The movement from one season to the next dares us to let go of the old and welcome the new. It challenges us to trust that regardless of where we are in life or what situations may be happening, there is something essential for us about this time. Savoring each season involves us being in the present moment and not living for yesterday or tomorrow but right now. I know that when I remind myself to be mindful and pay attention there are so many things I notice that typically get overlooked. I notice a child’s carefree laughter, I notice the stranger that just gave me a warm smile, I notice how difficult the moment is and that I’m actually getting through it, I notice what I love about this time in my life, I notice what I need…I notice. So often all of these little moments in life get disregarded and we feel like we are just rushing through the days.

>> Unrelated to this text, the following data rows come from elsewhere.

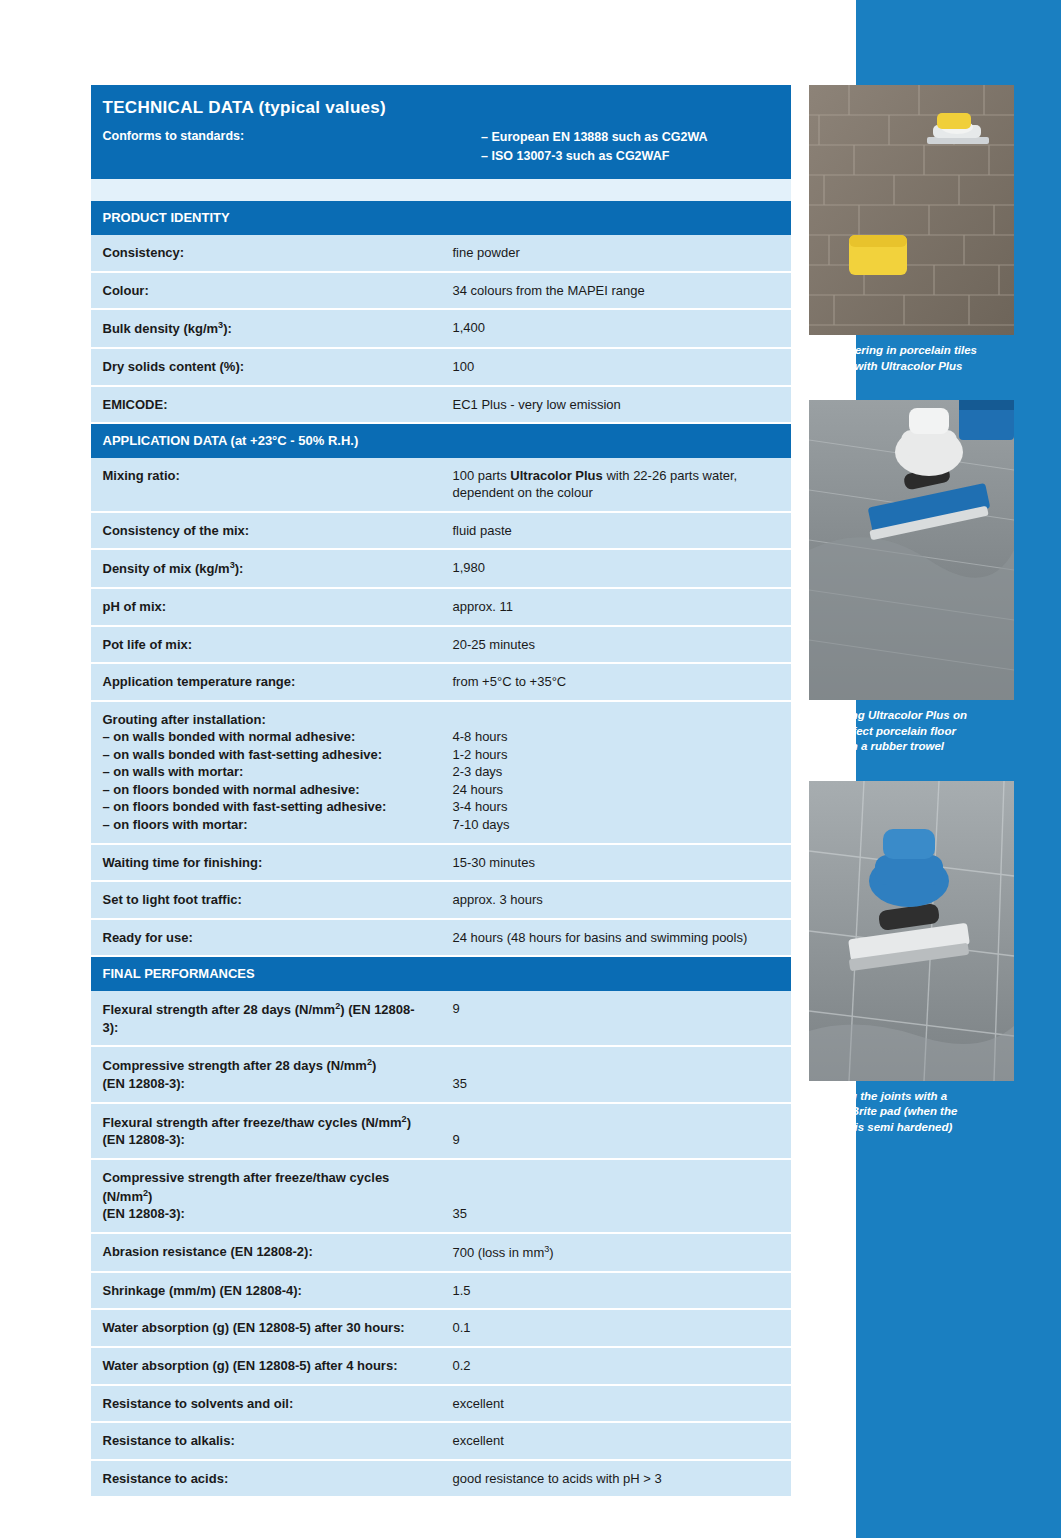| TECHNICAL DATA (typical values) / Conforms to standards: / – European EN 13888 such as CG2WA – ISO 13007-3 such as CG2WAF / |
| PRODUCT IDENTITY |
| Consistency: | fine powder |
| Colour: | 34 colours from the MAPEI range |
| Bulk density (kg/m 3 ): | 1,400 |
| Dry solids content (%): | 100 |
| EMICODE: | EC1 Plus - very low emission |
| APPLICATION DATA (at +23°C - 50% R.H.) |
| Mixing ratio: | 100 parts Ultracolor Plus with 22-26 parts water, dependent on the colour |
| Consistency of the mix: | fluid paste |
| Density of mix (kg/m 3 ): | 1,980 |
| pH of mix: | approx. 11 |
| Pot life of mix: | 20-25 minutes |
| Application temperature range: | from +5°C to +35°C |
| Grouting after installation: – on walls bonded with normal adhesive: – on walls bonded with fast-setting adhesive: – on walls with mortar: – on floors bonded with normal adhesive: – on floors bonded with fast-setting adhesive: – on floors with mortar: | 4-8 hours 1-2 hours 2-3 days 24 hours 3-4 hours 7-10 days |
| Waiting time for finishing: | 15-30 minutes |
| Set to light foot traffic: | approx. 3 hours |
| Ready for use: | 24 hours (48 hours for basins and swimming pools) |
| FINAL PERFORMANCES |
| Flexural strength after 28 days (N/mm 2 ) (EN 12808-3): | 9 |
| Compressive strength after 28 days (N/mm 2 ) (EN 12808-3): | 35 |
| Flexural strength after freeze/thaw cycles (N/mm 2 ) (EN 12808-3): | 9 |
| Compressive strength after freeze/thaw cycles (N/mm 2 ) (EN 12808-3): | 35 |
| Abrasion resistance (EN 12808-2): | 700 (loss in mm 3 ) |
| Shrinkage (mm/m) (EN 12808-4): | 1.5 |
| Water absorption (g) (EN 12808-5) after 30 hours: | 0.1 |
| Water absorption (g) (EN 12808-5) after 4 hours: | 0.2 |
| Resistance to solvents and oil: | excellent |
| Resistance to alkalis: | excellent |
| Resistance to acids: | good resistance to acids with pH > 3 |
Wall covering in porcelain tiles grouted with Ultracolor Plus
Spreading Ultracolor Plus on wood-effect porcelain floor tiles with a rubber trowel
Cleaning the joints with a Scotch-Brite pad (when the product is semi hardened)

The challenge of being present for each season in our lives does not discount the fact that there are some that are more pleasant than others. There are seasons we will look back on with lovely memories and seasons we will long to put behind us. The importance is being able to fall away from the safety of the last season and eagerly anticipate what lies ahead, for this is how we truly grow. There is a great transformation that occurs in our lives as we realize that regardless of the season we can handle it. That in each season there is something intended for us, something for us to know, learn, challenge or even a joy to simply revel in. In each and every season we have the gift of the strength within us.


So as I pack my beach bag and flip flops I am challenging myself to enjoy the bright red hues of the changing leaves and get comfortable in my favorite sweater. I know that although it can be difficult to move from a season I love, surely the one to come has much potential and promise. Perhaps Ralph Waldo Emerson says it best, “What lies behind you and what lies in front of you, pales in comparison to what lies inside you.”